Вот он — Сергей Волконский.
Мария Николаевна бросилась к мужу. Замерла: послышался звон цепей. Это муж рванулся навстречу.
Не ожидала Мария Николаевна увидеть мужа в цепях. Растерялась. Но тут же пришла в себя. Опустилась перед Волконским она на колени, поцеловала его кандалы. Потом поднялась и нежно прижалась к нему.
Начальник рудников Бурнашев, бывший при этой встрече, остолбенело смотрел на молодую княгиню. Было Марии Волконской неполных двадцать лет.
Короткое слово «нет»Вслед за Трубецкой и Волконской приехали в Сибирь жены и других декабристов: Александра Григорьевна Муравьева — жена Никиты Муравьева, Наталья Дмитриевна Фонвизина — жена генерала Фонвизина, Александра Ивановна Давыдова, Елизавета Петровна Нарышкина, Александра Васильевна Ентальцева и другие.

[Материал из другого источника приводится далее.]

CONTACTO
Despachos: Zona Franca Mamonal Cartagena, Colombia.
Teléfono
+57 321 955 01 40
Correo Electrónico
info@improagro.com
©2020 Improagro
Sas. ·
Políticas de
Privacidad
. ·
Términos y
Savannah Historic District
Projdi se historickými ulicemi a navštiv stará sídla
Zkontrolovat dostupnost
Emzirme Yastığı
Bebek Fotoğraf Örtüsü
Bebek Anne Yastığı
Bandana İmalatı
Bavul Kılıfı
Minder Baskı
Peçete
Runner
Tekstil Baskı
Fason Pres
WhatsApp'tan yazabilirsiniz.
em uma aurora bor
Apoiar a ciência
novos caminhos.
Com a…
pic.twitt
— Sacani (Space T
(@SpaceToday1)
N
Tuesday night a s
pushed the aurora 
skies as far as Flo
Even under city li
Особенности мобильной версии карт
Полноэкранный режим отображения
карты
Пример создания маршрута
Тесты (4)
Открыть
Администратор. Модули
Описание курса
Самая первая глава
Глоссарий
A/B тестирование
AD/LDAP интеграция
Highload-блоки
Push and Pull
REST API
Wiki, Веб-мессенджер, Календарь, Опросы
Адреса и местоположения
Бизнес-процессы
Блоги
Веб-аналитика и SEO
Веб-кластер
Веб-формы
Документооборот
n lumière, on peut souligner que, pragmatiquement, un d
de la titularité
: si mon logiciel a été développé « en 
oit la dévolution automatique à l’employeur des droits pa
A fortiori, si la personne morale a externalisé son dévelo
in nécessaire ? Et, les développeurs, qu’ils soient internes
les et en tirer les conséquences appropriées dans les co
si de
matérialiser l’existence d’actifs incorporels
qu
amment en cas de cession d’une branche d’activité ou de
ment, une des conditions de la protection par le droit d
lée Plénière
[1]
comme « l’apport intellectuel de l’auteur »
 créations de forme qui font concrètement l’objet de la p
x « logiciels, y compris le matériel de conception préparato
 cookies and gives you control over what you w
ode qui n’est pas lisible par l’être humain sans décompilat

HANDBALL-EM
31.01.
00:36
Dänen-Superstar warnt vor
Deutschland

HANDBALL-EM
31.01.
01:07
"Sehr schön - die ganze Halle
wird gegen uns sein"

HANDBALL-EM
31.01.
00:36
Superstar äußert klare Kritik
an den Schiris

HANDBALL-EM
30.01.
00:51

Рвалась к мужу и Мария Андреевна Поджио. Но где же сам Поджио? Нет о нем никаких вестей. Куда же Марии Андреевне ехать? На рудник Благодатский, на Зерентуйский? В остроги Читинский, Петровский, в другие места? Куда?!
— Забудь ты его, забудь, — говорит Марии Андреевне отец — сенатор и генерал Бороздин. — Он преступник. Забудь!
Иосиф Викторович Поджио был приговорен к двенадцатилетней сибирской каторге.
Посылает Мария Андреевна письма в Сибирь.
«Не привезен», — отвечают с рудника Благодатского.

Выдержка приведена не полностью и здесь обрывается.